We’ve since transitioned back to having almost all our staff back to in-office support. We’ve only just re-hired a front desk person and we only just minimally opened our waiting room with more providers now. We were brainstorming ways to avoid having people in the waiting room, and meeting patients out at their cars to get them checked in was becoming challenging. So, we went to the restaurant remote system — the little buzzers they give you at restaurants if there's a long wait to let you know when your table is ready. Patients buzz in on a video doorbell, the doors unlock, they come to the front desk which has an acrylic drape in the window for shielding. My front desk person wears a mask, obviously. She checks them in, and then she gives them the pager. It makes it a lot more fluid, and our medical assistants aren’t having to utilize their otherwise precious time to go out in the rain and search for people in the parking lot.

Academy COVID-19 resources

Review the Academy’s resources on COVID-19.

DermWorld: Do you plan to resume virtual staffing in the future?

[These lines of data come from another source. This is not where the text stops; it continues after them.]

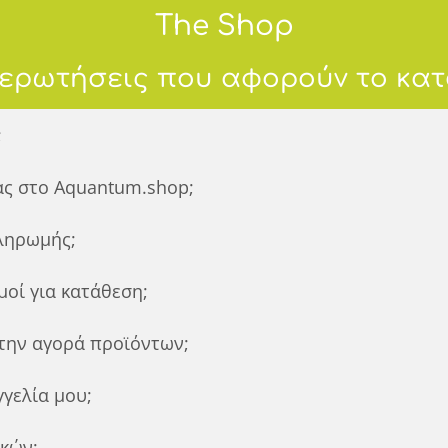
The Shop
 ερωτήσεις που αφορούν το κα
;
ίας στο Aquantum.shop;
πληρωμής;
μοί για κατάθεση;
 την αγορά προϊόντων;
γελία μου;
ικών;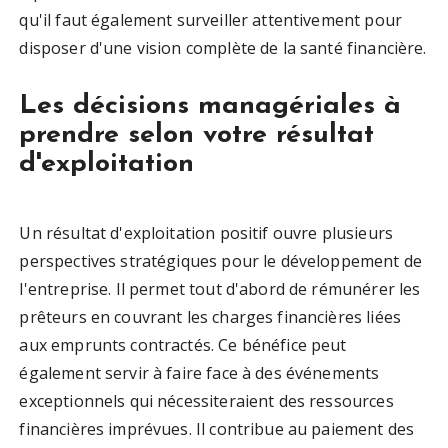
qu'il faut également surveiller attentivement pour
disposer d'une vision complète de la santé financière.
Les décisions managériales à
prendre selon votre résultat
d'exploitation
Un résultat d'exploitation positif ouvre plusieurs
perspectives stratégiques pour le développement de
l'entreprise. Il permet tout d'abord de rémunérer les
prêteurs en couvrant les charges financières liées
aux emprunts contractés. Ce bénéfice peut
également servir à faire face à des événements
exceptionnels qui nécessiteraient des ressources
financières imprévues. Il contribue au paiement des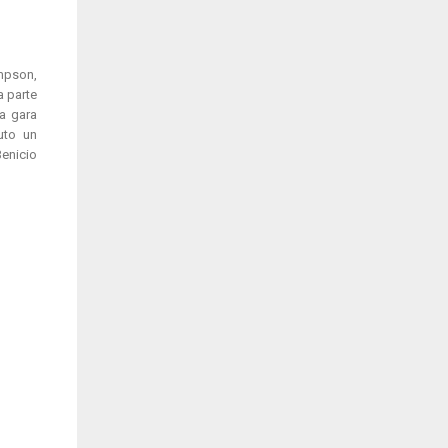
mpson,
a parte
na gara
uto un
Benicio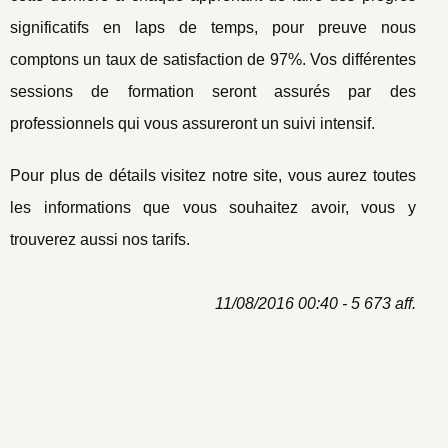
significatifs en laps de temps, pour preuve nous
comptons un taux de satisfaction de 97%. Vos différentes
sessions de formation seront assurés par des
professionnels qui vous assureront un suivi intensif.
Pour plus de détails visitez notre site, vous aurez toutes
les informations que vous souhaitez avoir, vous y
trouverez aussi nos tarifs.
11/08/2016 00:40 - 5 673 aff.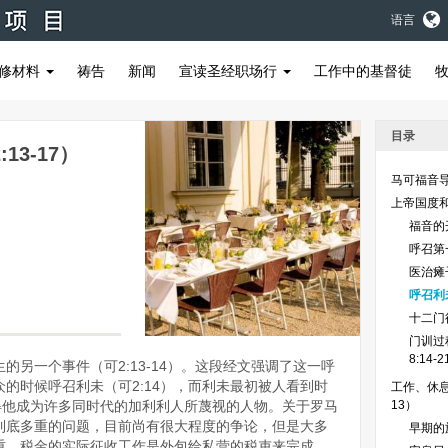
语言
修材料
祷告
新闻
宣读圣经职场行
工作中的基督徒
目录
3-17）
马可福音
上帝国度和门
福音的开
呼召第
医治瘫子
呼召利未
十二门徒
门训过程（
8:14-2
的另一个事件（可2:13-14）。这段经文强调了这一呼
的时候呼召利未（可2:14），而利未最初被人看到时
工作、休息
得他成为许多同时代的加利利人所蔑视的人物。关于罗马
13）
到底多重的问题，目前尚有很大程度的争论，但是大多
早期的旅
重。税金的实际征收工作是外包给私营的税吏来完成。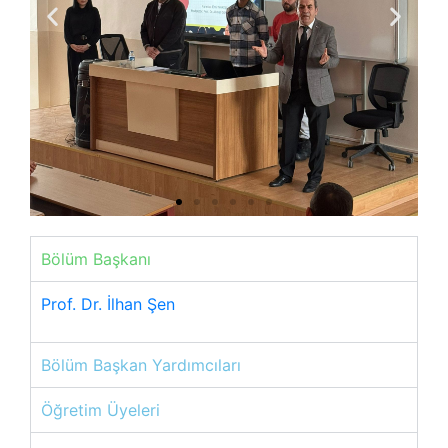
Bölüm Başkanı
Prof. Dr. İlhan Şen
Bölüm Başkan Yardımcıları
Öğretim Üyeleri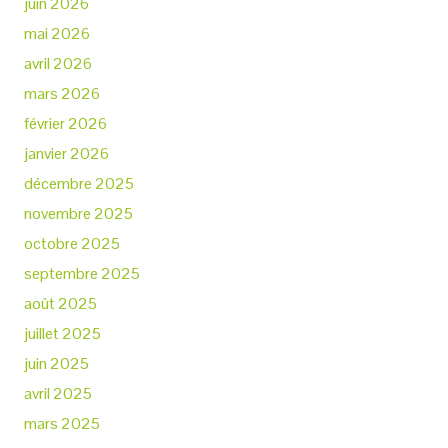
juin 2026
mai 2026
avril 2026
mars 2026
février 2026
janvier 2026
décembre 2025
novembre 2025
octobre 2025
septembre 2025
août 2025
juillet 2025
juin 2025
avril 2025
mars 2025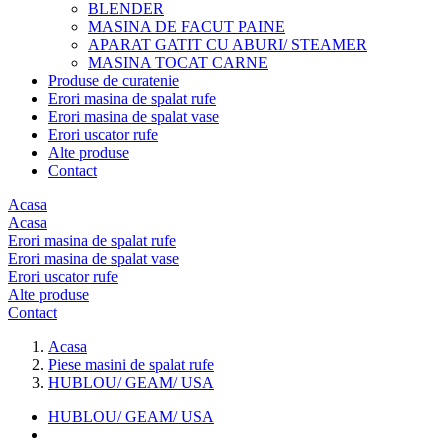
BLENDER
MASINA DE FACUT PAINE
APARAT GATIT CU ABURI/ STEAMER
MASINA TOCAT CARNE
Produse de curatenie
Erori masina de spalat rufe
Erori masina de spalat vase
Erori uscator rufe
Alte produse
Contact
Acasa
Acasa
Erori masina de spalat rufe
Erori masina de spalat vase
Erori uscator rufe
Alte produse
Contact
Acasa
Piese masini de spalat rufe
HUBLOU/ GEAM/ USA
HUBLOU/ GEAM/ USA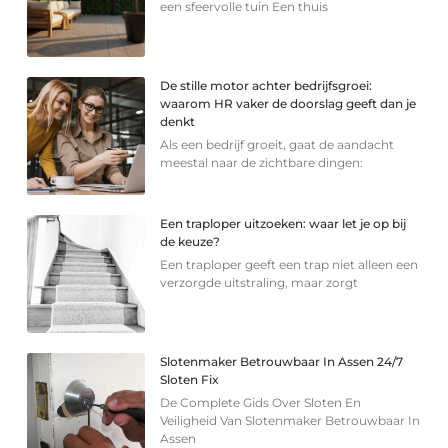
een sfeervolle tuin Een thuis
De stille motor achter bedrijfsgroei:
waarom HR vaker de doorslag geeft dan je
denkt
Als een bedrijf groeit, gaat de aandacht
meestal naar de zichtbare dingen:
Een traploper uitzoeken: waar let je op bij
de keuze?
Een traploper geeft een trap niet alleen een
verzorgde uitstraling, maar zorgt
Slotenmaker Betrouwbaar In Assen 24/7
Sloten Fix
De Complete Gids Over Sloten En
Veiligheid Van Slotenmaker Betrouwbaar In
Assen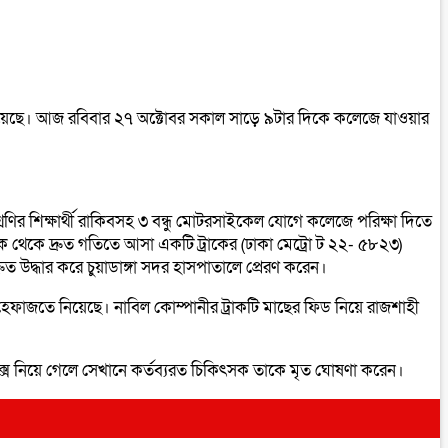
ক মৃত্যু হয়েছে। আজ রবিবার ২৭ অক্টোবর সকাল সাড়ে ৯টার দিকে কলেজে যাওয়ার
্রেণির শিক্ষার্থী রাকিবসহ ৩ বন্ধু মোটরসাইকেল যোগে কলেজে পরিক্ষা দিতে
থেকে দ্রুত গতিতে আসা একটি ট্রাকের (ঢাকা মেট্রো ট ২২- ৫৮২৩)
 উদ্ধার করে চুয়াডাঙ্গা সদর হাসপাতালে প্রেরণ করেন।
হেফাজতে নিয়েছে। নাবিল কোম্পানীর ট্রাকটি মাছের ফিড নিয়ে রাজশাহী
্লেক্স নিয়ে গেলে সেখানে কর্তব্যরত চিকিৎসক তাকে মৃত ঘোষণা করেন।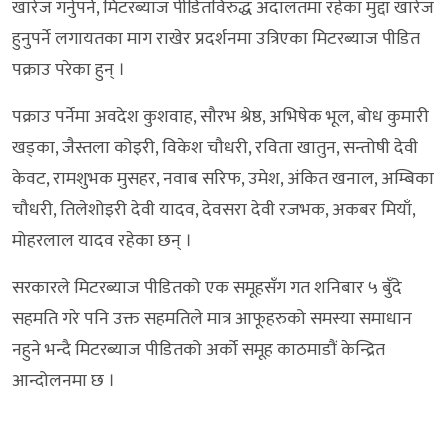
खारेज गर्नुपर्ने, मिटरब्याज पीडितविरुद्ध अदालतमा रहेका मुद्दा खारेज
हुनुपर्ने लगायतका माग राखेर प्रदर्शनमा उत्रिएका मिटरब्याज पीडित
पक्राउ परेका हुन् ।
पक्राउ पर्नेमा अवदेश कुशवाह, सौरभ श्रेष्ठ, अभिषेक भूल, बोध कुमारी
खड्का, जैस्तला कोइरी, विकेश चौधरी, रविता खातुन, सन्तोषी देवी
केवट, रामशुभक मुसहर, नवाब सरिफ, उमेश, अंकित खनाल, अम्बिका
चौधरी, तिलेशोइरी देवी यादव, देवसरा देवी रजभक, अकबर मियाँ,
मोहरलाल यादव रहेका छन् ।
सरकारले मिटरब्याज पीडितको एक समूहसँग गत शनिबार ५ बुँदे
सहमति गरे पनि उक्त सहमतिले मात्र आफूहरुको समस्या समाधान
नहुने भन्दै मिटरब्याज पीडितको अर्को समूह काठमाडौं केन्द्रित
आन्दोलनमा छ ।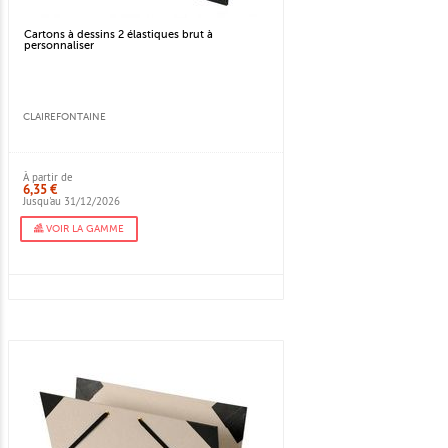
Cartons à dessins 2 élastiques brut à
personnaliser
CLAIREFONTAINE
À partir de
6,35 €
Jusqu'au 31/12/2026
VOIR LA GAMME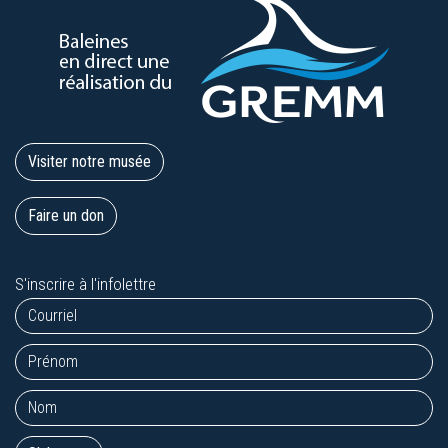
Visiter notre musée
Faire un don
S'inscrire à l'infolettre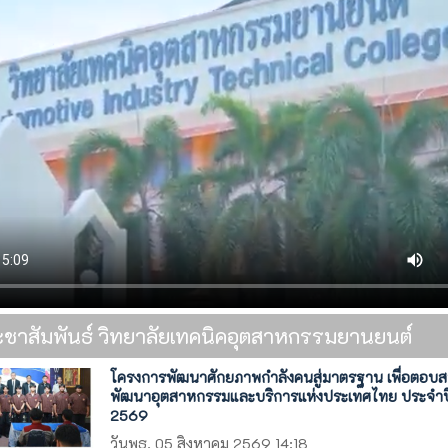
ะชาสัมพันธ์ วิทยาลัยเทคนิคอุตสาหกรรมยานยนต์
โครงการพัฒนาศักยภาพกำลังคนสู่มาตรฐาน เพื่อตอบ
พัฒนาอุตสาหกรรมและบริการแห่งประเทศไทย ประจำป
2569
วันพุธ, 05 สิงหาคม 2569 14:18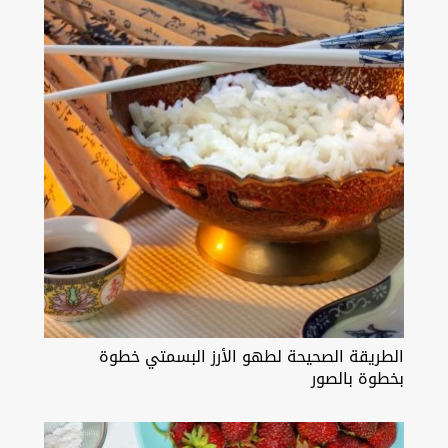
الطريقة الصحيحة لطهو الأرز البسمتي خطوة
بخطوة بالصور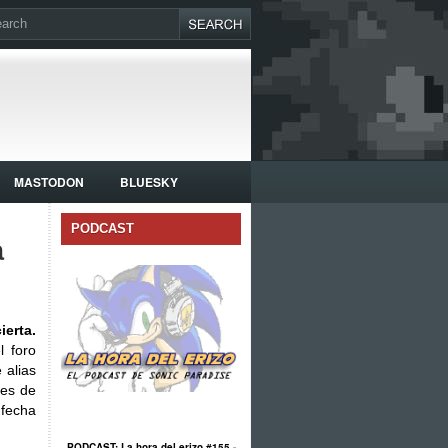
MASTODON
BLUESKY
PODCAST
a
erta.
l foro
 alias
jes de
 fecha
PODCAST: La hora del erizo #155 -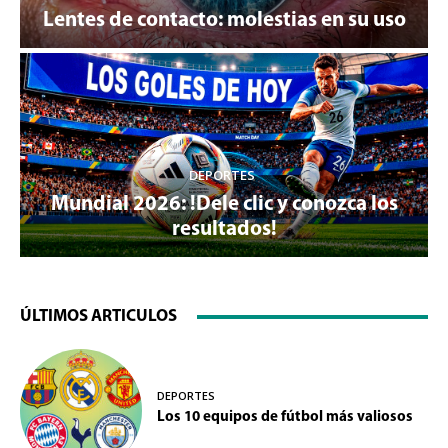
Lentes de contacto: molestias en su uso
DEPORTES
Mundial 2026: !Dele clic y conozca los
resultados!
ÚLTIMOS ARTICULOS
DEPORTES
Los 10 equipos de fútbol más valiosos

Dr. Lavigne: During the start of the pandemic, a big issue for staff with young children was a lack of access to childcare. Now with cases going up dramatically in Maine, it’s really unclear what’s going to happen if they decide to close schools again. That will be a bit of a game-changer as far as the needs of my staff. More often than not, if you look across the broad spectrum of dermatology practices, many medical assistants and support staff are women. I think that’s a huge piece of this puzzle that many practices struggle with. When the situation changes for childcare, that puts additional pressure on practices. You don’t want to lose your MA with 10 years of experience just because she has an eight-year-old son. I think having these tools available and being able to switch to a virtual workplace is going to be really important.